Important note: one should not just assume that a VR version of an analog test measures exactly the same
cognitive constructs as the analog version, because digitizing an analog test can alter the nature of the task.
Strengths of computer-based cognitive assessment
- Current computerized assessments show comparable reliability and validity to analog measures, when
used with appropriate normative data.
- Algorithm design.
- Increased ease of administration and standardization (e.g., less errors in scoring and interpretation).
- VR provides the possibility to customize the virtual environment to specific target populations and to
influence environmental stimuli (improved ecological validity).
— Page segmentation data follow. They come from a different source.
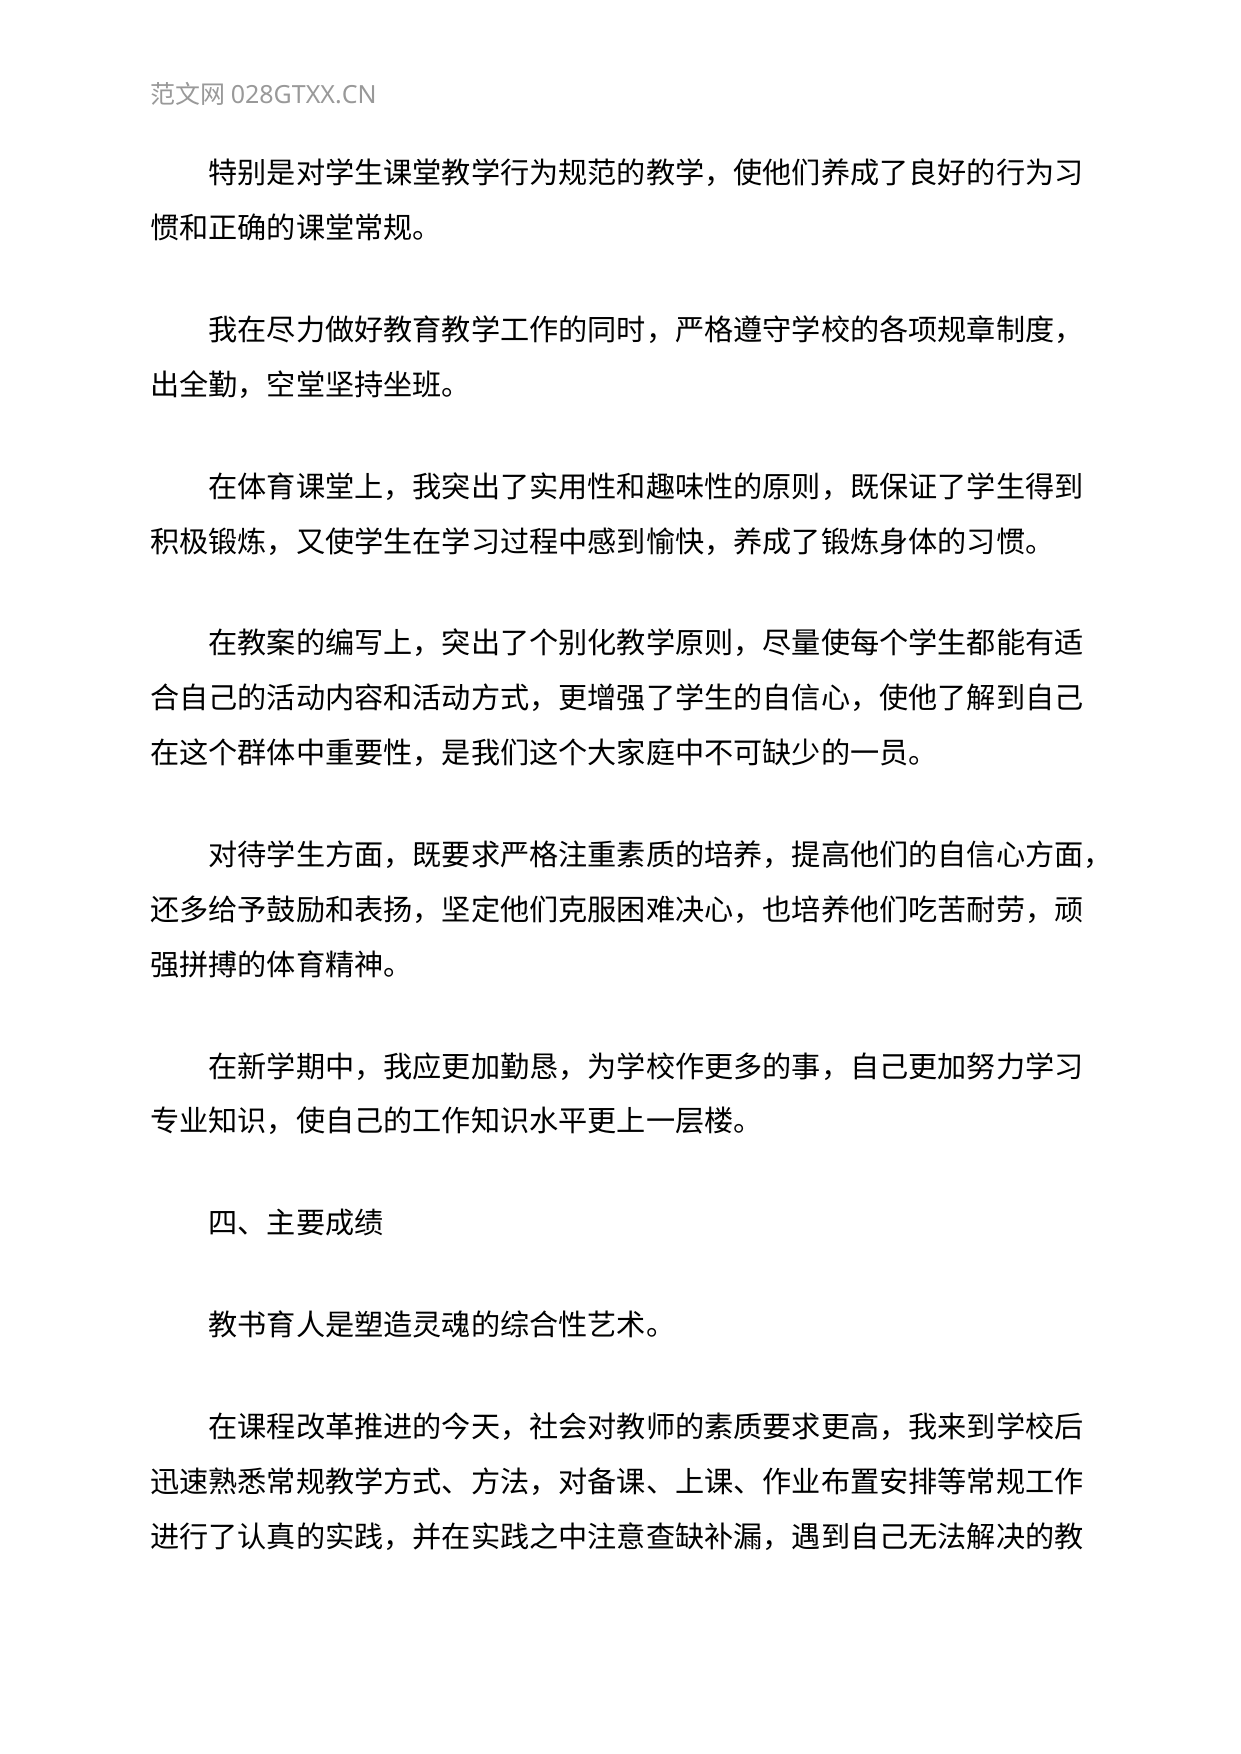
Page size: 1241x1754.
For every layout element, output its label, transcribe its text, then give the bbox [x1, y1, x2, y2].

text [150, 1403, 1090, 1555]
text 我在尽力做好教育教学工作的同时，严格遵守学校的各项规章制度，出全勤，空堂坚持坐班。 [150, 307, 1090, 404]
text 在体育课堂上，我突出了实用性和趣味性的原则，既保证了学生得到积极锻炼，又使学生在学习过程中感到愉快，养成了锻炼身体的习惯。 [150, 463, 1090, 561]
text 教书育人是塑造灵魂的综合性艺术。 [150, 1302, 1090, 1344]
text 在新学期中，我应更加勤恳，为学校作更多的事，自己更加努力学习专业知识，使自己的工作知识水平更上一层楼。 [150, 1043, 1090, 1140]
text 特别是对学生课堂教学行为规范的教学，使他们养成了良好的行为习惯和正确的课堂常规。 [150, 150, 1090, 247]
text 对待学生方面，既要求严格注重素质的培养，提高他们的自信心方面，还多给予鼓励和表扬，坚定他们克服困难决心，也培养他们吃苦耐劳，顽强拼搏的体育精神。 [150, 832, 1090, 984]
text 在教案的编写上，突出了个别化教学原则，尽量使每个学生都能有适合自己的活动内容和活动方式，更增强了学生的自信心，使他了解到自己在这个群体中重要性，是我们这个大家庭中不可缺少的一员。 [150, 620, 1090, 772]
text 四、主要成绩 [150, 1200, 1090, 1242]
- Additional cognitive and behavioral information can be obtained and data can be obtained more precisely,
compared to paper-and-pencil tasks.
- Computer-based assessment could improve inter-rater reliability.
- Computer-based assessment enables longitudinal monitoring of daily activity performance.
Weaknesses of computer-based cognitive assessment
- Variations in computer hardware (e.g., speed of a computer). Equipment can vary by laboratory or user.
- Limited information on psychometric and normative properties for different clinical populations.
- Internal and ecological validity, test-retest reliability and utility for various populations need to be assessed
and improved.
- Physiological concerns about VR use (e.g., motion sickness). The influence of motion sickness on
cognitive performance has yet to be studied.
- Using VR technology is new for most patients and the novelty might alter behavior.
- VR is subject to great individual variability (e.g., differences in computer experience, learning and
adaptation, enjoyability of the experience).
- VR is a relatively high-cost form of assessment.